* **Source material**
-------
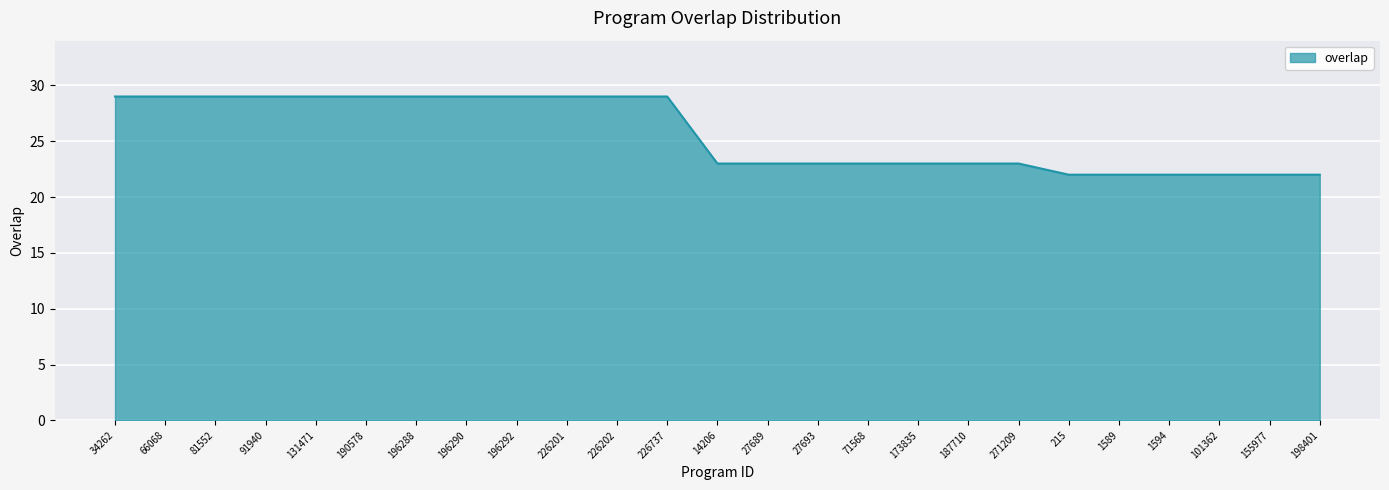

What is the difference between the maximum and minimum values?

7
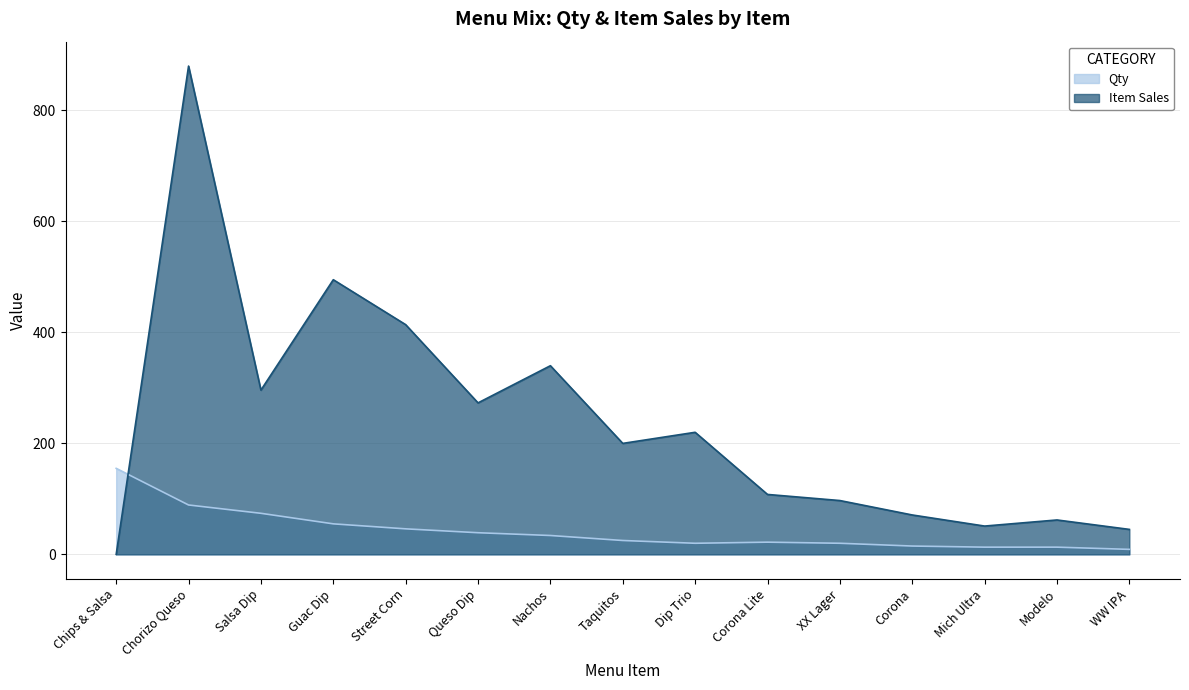

Reading left to right, what are all the values shown in this chart?

Qty: Chips & Salsa=155	Chorizo Queso=89	Salsa Dip=74	Guac Dip=55	Street Corn=46	Queso Dip=39	Nachos=34	Taquitos=25	Dip Trio=20	Corona Lite=22	XX Lager=20	Corona=15	Mich Ultra=13	Modelo=13	WW IPA=9
Item Sales: Chips & Salsa=0	Chorizo Queso=880	Salsa Dip=296	Guac Dip=495	Street Corn=414	Queso Dip=273	Nachos=340	Taquitos=200	Dip Trio=220	Corona Lite=108	XX Lager=97	Corona=71	Mich Ultra=51	Modelo=62	WW IPA=45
-------
* **Problem statement**
Reproduce every line of the items above word for word, omitting the pictures.

* **Expected answer**
What is the difference between the maximum and minimum values?

7

Reading left to right, what are all the values shown in this chart?

Qty: Chips & Salsa=155	Chorizo Queso=89	Salsa Dip=74	Guac Dip=55	Street Corn=46	Queso Dip=39	Nachos=34	Taquitos=25	Dip Trio=20	Corona Lite=22	XX Lager=20	Corona=15	Mich Ultra=13	Modelo=13	WW IPA=9
Item Sales: Chips & Salsa=0	Chorizo Queso=880	Salsa Dip=296	Guac Dip=495	Street Corn=414	Queso Dip=273	Nachos=340	Taquitos=200	Dip Trio=220	Corona Lite=108	XX Lager=97	Corona=71	Mich Ultra=51	Modelo=62	WW IPA=45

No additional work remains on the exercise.